Opened at 2016-06-09T07:01:41Z
Last modified at 2016-07-03T18:27:46Z
#2791 new defect
Tahoe CLI / SSL certificate — at Initial Version
| Reported by: | cedric | Owned by: | |
|---|---|---|---|
| Priority: | normal | Milestone: | undecided |
| Component: | code-frontend-cli | Version: | 1.11.0 |
| Keywords: | Cc: | ||
| Launchpad Bug: |
Description
Hi,
I'm running a small grid with few nodes. I use Web API through HTTPS with self signed certificates/Internal CA I'm dealing with some troubles when i call tahoe cli (eg: tahoe create-alias....).
"tahoe create-alias test" return error: Traceback (most recent call last):
File "/venv/local/lib/python2.7/site-packages/allmydata/scripts/runner.py", line 162, in run
rc = runner(sys.argv[1:], install_node_control=install_node_control)
File "/venv/local/lib/python2.7/site-packages/allmydata/scripts/runner.py", line 147, in runner
rc = cli.dispatch[command](so)
File "/venv/local/lib/python2.7/site-packages/allmydata/scripts/cli.py", line 486, in create_alias
rc = tahoe_add_alias.create_alias(options)
File "/venv/local/lib/python2.7/site-packages/allmydata/scripts/tahoe_add_alias.py", line 85, in create_alias
resp = do_http("POST", url)
File "/venv/local/lib/python2.7/site-packages/allmydata/scripts/common_http.py", line 70, in do_http
c.endheaders()
File "/usr/lib/python2.7/httplib.py", line 997, in endheaders
self._send_output(message_body)
File "/usr/lib/python2.7/httplib.py", line 850, in _send_output
self.send(msg)
File "/usr/lib/python2.7/httplib.py", line 812, in send
self.connect()
File "/usr/lib/python2.7/httplib.py", line 1212, in connect
server_hostname=server_hostname)
File "/usr/lib/python2.7/ssl.py", line 350, in wrap_socket
_context=self)
File "/usr/lib/python2.7/ssl.py", line 566, in init
self.do_handshake()
File "/usr/lib/python2.7/ssl.py", line 796, in do_handshake
match_hostname(self.getpeercert(), self.server_hostname)

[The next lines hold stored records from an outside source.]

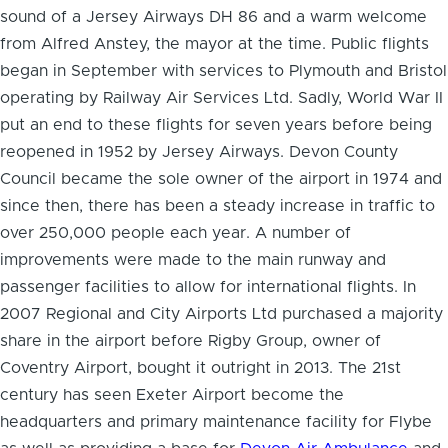
sound of a Jersey Airways DH 86 and a warm welcome
from Alfred Anstey, the mayor at the time. Public flights
began in September with services to Plymouth and Bristol
operating by Railway Air Services Ltd. Sadly, World War II
put an end to these flights for seven years before being
reopened in 1952 by Jersey Airways. Devon County
Council became the sole owner of the airport in 1974 and
since then, there has been a steady increase in traffic to
over 250,000 people each year. A number of
improvements were made to the main runway and
passenger facilities to allow for international flights. In
2007 Regional and City Airports Ltd purchased a majority
share in the airport before Rigby Group, owner of
Coventry Airport, bought it outright in 2013. The 21st
century has seen Exeter Airport become the
headquarters and primary maintenance facility for Flybe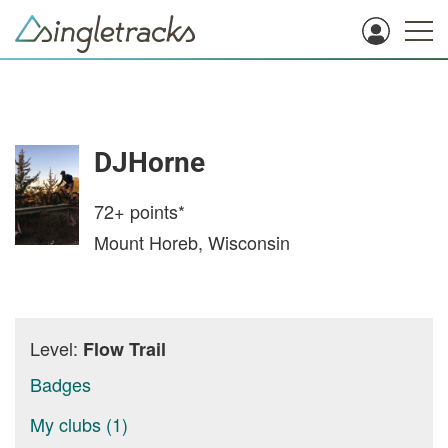
DJHorne
72+
points*
Mount Horeb, Wisconsin
Level:
Flow Trail
Badges
My clubs (1)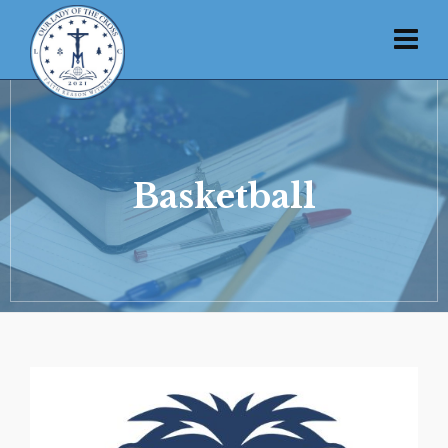
Basketball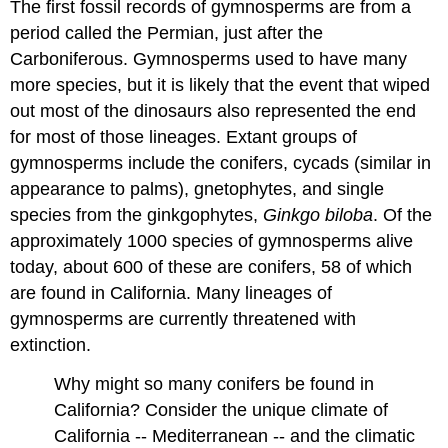
The first fossil records of gymnosperms are from a
period called the Permian, just after the
Carboniferous. Gymnosperms used to have many
more species, but it is likely that the event that wiped
out most of the dinosaurs also represented the end
for most of those lineages. Extant groups of
gymnosperms include the conifers, cycads (similar in
appearance to palms), gnetophytes, and single
species from the ginkgophytes,
Ginkgo biloba
. Of the
approximately 1000 species of gymnosperms alive
today, about 600 of these are conifers, 58 of which
are found in California. Many lineages of
gymnosperms are currently threatened with
extinction.
Why might so many conifers be found in
California? Consider the unique climate of
California -- Mediterranean -- and the climatic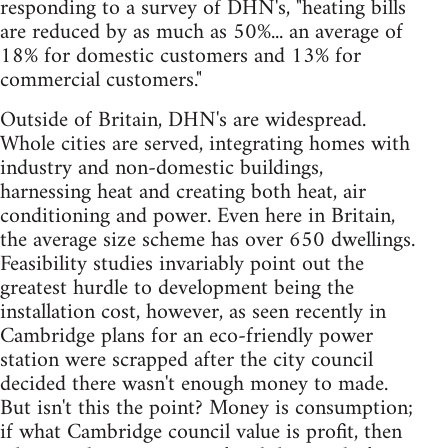
responding to a survey of DHN's, "heating bills
are reduced by as much as 50%... an average of
18% for domestic customers and 13% for
commercial customers."
Outside of Britain, DHN's are widespread.
Whole cities are served, integrating homes with
industry and non-domestic buildings,
harnessing heat and creating both heat, air
conditioning and power. Even here in Britain,
the average size scheme has over 650 dwellings.
Feasibility studies invariably point out the
greatest hurdle to development being the
installation cost, however, as seen recently in
Cambridge plans for an eco-friendly power
station were scrapped after the city council
decided there wasn't enough money to made.
But isn't this the point? Money is consumption;
if what Cambridge council value is profit, then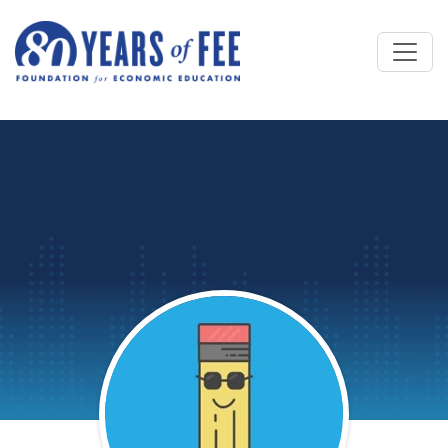
Skip to main content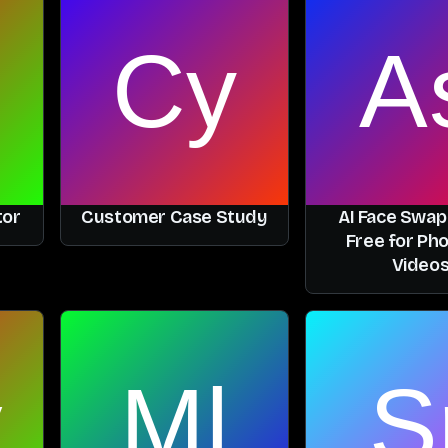
tor
Customer Case Study
AI Face Swap
Free for Ph
Video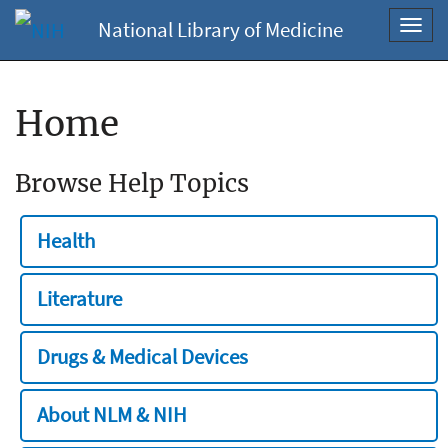
National Library of Medicine
Toggl
navig
Home
Browse Help Topics
Health
Literature
Drugs & Medical Devices
About NLM & NIH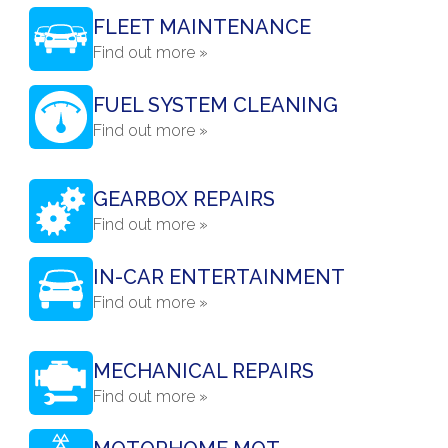
FLEET MAINTENANCE
Find out more »
FUEL SYSTEM CLEANING
Find out more »
GEARBOX REPAIRS
Find out more »
IN-CAR ENTERTAINMENT
Find out more »
MECHANICAL REPAIRS
Find out more »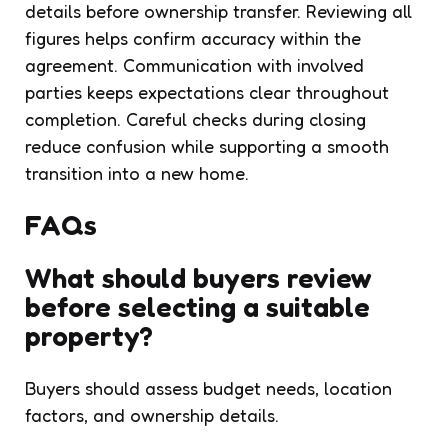
details before ownership transfer. Reviewing all
figures helps confirm accuracy within the
agreement. Communication with involved
parties keeps expectations clear throughout
completion. Careful checks during closing
reduce confusion while supporting a smooth
transition into a new home.
FAQs
What should buyers review
before selecting a suitable
property?
Buyers should assess budget needs, location
factors, and ownership details.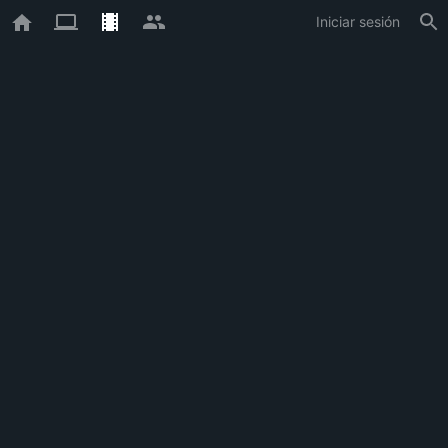
Iniciar sesión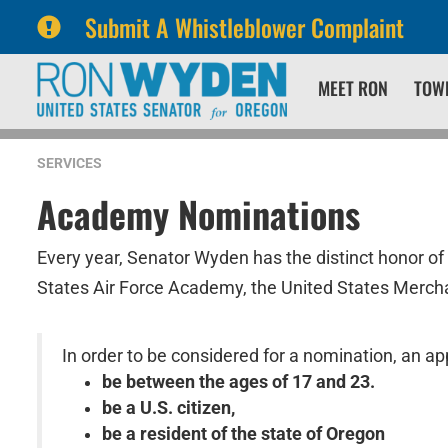
Submit A Whistleblower Complaint
Skip
Skip
MEET RON
TOW
to
to
primary
content
navigation
SERVICES
Academy Nominations
Every year, Senator Wyden has the distinct honor of
States Air Force Academy, the United States Merch
In order to be considered for a nomination, an app
be between the ages of 17 and 23.
be a U.S. citizen,
be a resident of the state of Oregon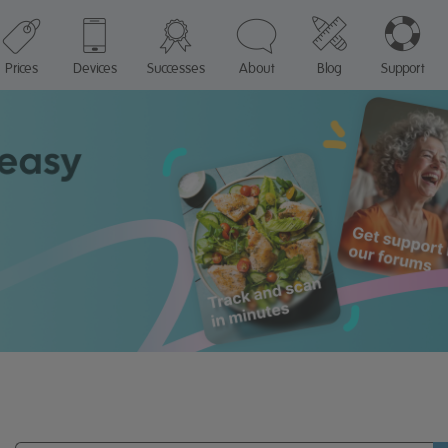
Prices
Devices
Successes
About
Blog
Support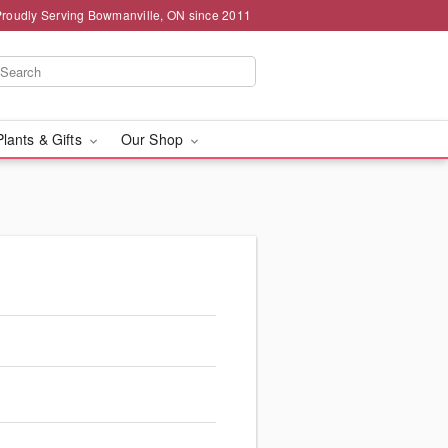
Proudly Serving Bowmanville, ON since 2011
Plants & Gifts
Our Shop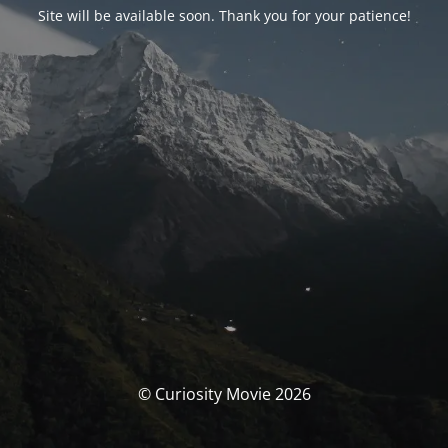
Site will be available soon. Thank you for your patience!
© Curiosity Movie 2026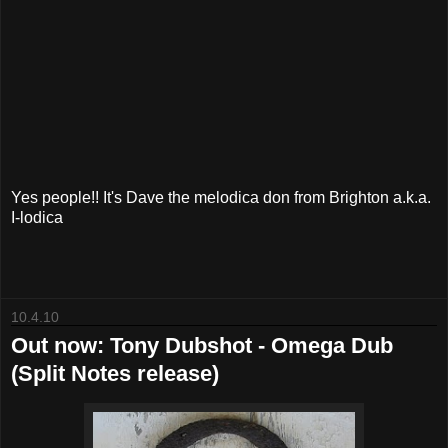
Yes people!! It's Dave the melodica don from Brighton a.k.a.
I-lodica
10.4.10
Out now: Tony Dubshot - Omega Dub
(Split Notes release)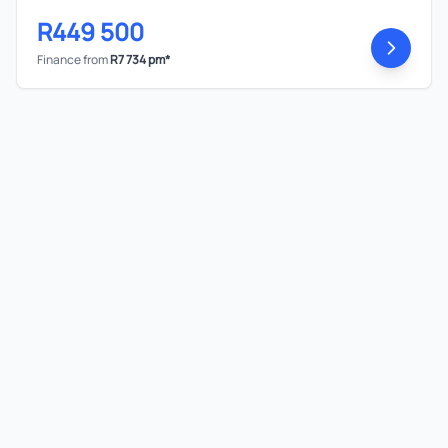
R449 500
Finance from
R7 734 pm*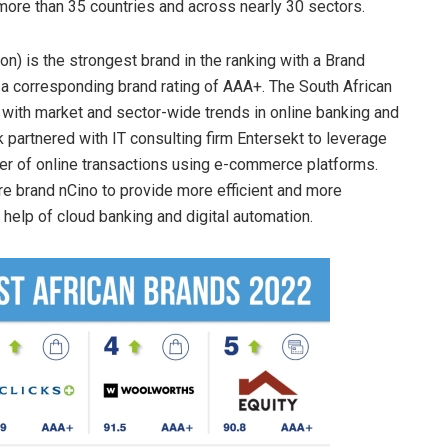
ore than 35 countries and across nearly 30 sectors.
n) is the strongest brand in the ranking with a Brand
 a corresponding brand rating of AAA+. The South African
 with market and sector-wide trends in online banking and
k partnered with IT consulting firm Entersekt to leverage
ber of online transactions using e-commerce platforms.
 brand nCino to provide more efficient and more
help of cloud banking and digital automation.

File "/usr/lib/python2.7/ssl.py", line 273, in match_hostname
% (hostname, dnsnames[0]))
CertificateError?: hostname '127.0.0.1' doesn't match u'Myhostname'
SSL certificate has CN=Myhostname and an alternative name IP.1=127.0.0.1. CA certificate is available in /etc/ssl/certs/ and c_rehash done.
openssl s_client -connect 127.0.0.1:3456 -CApath /etc/ssl/certs/ return "Ok".
It seem that ssl.py is only try to verify CN == hostname, there is no verification on alternative name.
The only way i've found to get tahoe cli working is to change node.url by replacing https://127.0.0.1:3456 by https://Myhostname:3456
I missed something?
Thanks for your help and thanks for the great job on Tahoe-LAFS!